**WHAT NEEDS TO BE DONE**
In the listing below, find the line containing "wrist: (326, 195)" and the line containing "pinky tip: (166, 201)". Repeat exactly those two lines and every line between them, nothing more.

**INPUT DATA**

::::::::

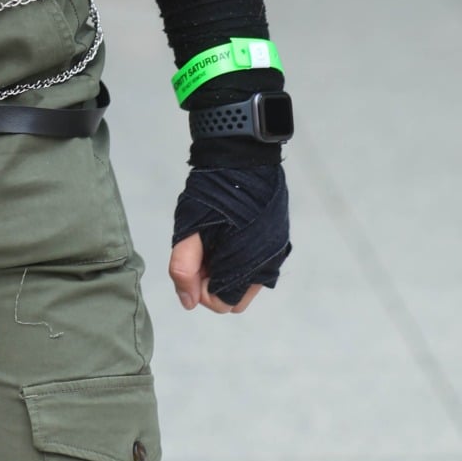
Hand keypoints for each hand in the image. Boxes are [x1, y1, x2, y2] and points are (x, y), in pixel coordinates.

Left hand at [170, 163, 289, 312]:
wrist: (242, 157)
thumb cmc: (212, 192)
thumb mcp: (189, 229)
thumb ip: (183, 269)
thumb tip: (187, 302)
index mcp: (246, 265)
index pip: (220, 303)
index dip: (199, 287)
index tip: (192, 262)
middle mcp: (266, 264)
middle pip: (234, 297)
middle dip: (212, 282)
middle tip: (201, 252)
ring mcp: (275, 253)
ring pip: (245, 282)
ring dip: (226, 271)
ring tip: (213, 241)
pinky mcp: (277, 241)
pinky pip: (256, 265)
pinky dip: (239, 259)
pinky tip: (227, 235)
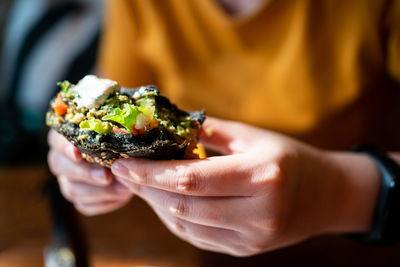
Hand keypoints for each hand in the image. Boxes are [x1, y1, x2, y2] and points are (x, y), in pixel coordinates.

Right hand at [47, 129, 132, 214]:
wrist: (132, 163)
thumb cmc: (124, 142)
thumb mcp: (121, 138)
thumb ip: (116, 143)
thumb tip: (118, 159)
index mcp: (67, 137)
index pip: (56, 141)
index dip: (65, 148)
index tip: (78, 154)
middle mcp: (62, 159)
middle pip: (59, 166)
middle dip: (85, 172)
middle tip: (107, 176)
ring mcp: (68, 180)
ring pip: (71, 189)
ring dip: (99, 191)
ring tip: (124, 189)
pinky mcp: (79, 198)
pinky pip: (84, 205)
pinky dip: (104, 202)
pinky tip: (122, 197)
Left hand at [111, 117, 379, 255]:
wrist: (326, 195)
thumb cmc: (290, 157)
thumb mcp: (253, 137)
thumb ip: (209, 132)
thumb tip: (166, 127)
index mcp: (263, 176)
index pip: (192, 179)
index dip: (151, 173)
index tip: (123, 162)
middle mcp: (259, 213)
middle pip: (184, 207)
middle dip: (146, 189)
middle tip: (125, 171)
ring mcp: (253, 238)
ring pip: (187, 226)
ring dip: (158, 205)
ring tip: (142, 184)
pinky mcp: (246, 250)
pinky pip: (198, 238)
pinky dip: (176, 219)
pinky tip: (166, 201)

::::::::

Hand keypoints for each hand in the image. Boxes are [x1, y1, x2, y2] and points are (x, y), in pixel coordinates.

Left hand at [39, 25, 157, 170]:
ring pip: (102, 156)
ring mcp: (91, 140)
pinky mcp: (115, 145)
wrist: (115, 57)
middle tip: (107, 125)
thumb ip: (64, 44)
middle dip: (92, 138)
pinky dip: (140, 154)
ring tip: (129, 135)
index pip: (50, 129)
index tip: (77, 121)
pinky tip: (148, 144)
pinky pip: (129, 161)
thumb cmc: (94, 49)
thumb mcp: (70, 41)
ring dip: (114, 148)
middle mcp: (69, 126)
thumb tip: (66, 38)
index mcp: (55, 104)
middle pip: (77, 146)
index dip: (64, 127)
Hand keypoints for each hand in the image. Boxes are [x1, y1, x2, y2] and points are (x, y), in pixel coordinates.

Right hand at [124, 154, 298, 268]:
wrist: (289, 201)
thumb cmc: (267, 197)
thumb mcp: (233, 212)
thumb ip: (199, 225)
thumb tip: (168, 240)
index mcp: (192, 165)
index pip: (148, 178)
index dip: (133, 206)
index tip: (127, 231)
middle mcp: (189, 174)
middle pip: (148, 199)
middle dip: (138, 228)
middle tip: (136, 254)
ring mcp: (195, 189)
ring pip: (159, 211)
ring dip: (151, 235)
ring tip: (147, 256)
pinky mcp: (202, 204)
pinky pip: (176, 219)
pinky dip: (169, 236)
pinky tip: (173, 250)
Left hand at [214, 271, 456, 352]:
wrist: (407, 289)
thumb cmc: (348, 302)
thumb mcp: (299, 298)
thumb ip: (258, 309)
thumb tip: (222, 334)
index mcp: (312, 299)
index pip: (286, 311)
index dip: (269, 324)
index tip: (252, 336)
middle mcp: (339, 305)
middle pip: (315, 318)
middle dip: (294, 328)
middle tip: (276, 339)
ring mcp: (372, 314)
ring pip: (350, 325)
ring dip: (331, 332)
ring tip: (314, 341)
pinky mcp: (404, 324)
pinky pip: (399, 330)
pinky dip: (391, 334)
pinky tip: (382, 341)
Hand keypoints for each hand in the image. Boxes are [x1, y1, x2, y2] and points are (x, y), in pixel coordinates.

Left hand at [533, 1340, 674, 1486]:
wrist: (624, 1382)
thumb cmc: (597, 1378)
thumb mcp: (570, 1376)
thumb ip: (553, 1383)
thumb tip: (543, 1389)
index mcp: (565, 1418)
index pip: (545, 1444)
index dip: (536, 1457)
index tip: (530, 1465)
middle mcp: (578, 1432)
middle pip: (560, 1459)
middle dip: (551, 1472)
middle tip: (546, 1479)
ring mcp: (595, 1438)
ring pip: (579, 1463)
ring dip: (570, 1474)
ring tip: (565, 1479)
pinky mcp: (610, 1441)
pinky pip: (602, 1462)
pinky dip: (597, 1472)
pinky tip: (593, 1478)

::::::::

**ANSWER TO THIS TASK**
wrist: (326, 195)
thumb cmc: (290, 157)
thumb mcp: (253, 137)
thumb ip: (209, 132)
thumb tip: (166, 127)
index mcp: (263, 176)
index pip: (192, 179)
index dip: (151, 173)
index tip: (123, 162)
middle mcp: (259, 213)
middle pip: (184, 207)
middle dip: (146, 189)
middle tip: (125, 171)
ring mcp: (253, 238)
ring pip: (187, 226)
ring dip: (158, 205)
ring tip: (142, 184)
pinky mcp: (246, 250)
pinky pip: (198, 238)
pinky dip: (176, 219)
pinky tip: (166, 201)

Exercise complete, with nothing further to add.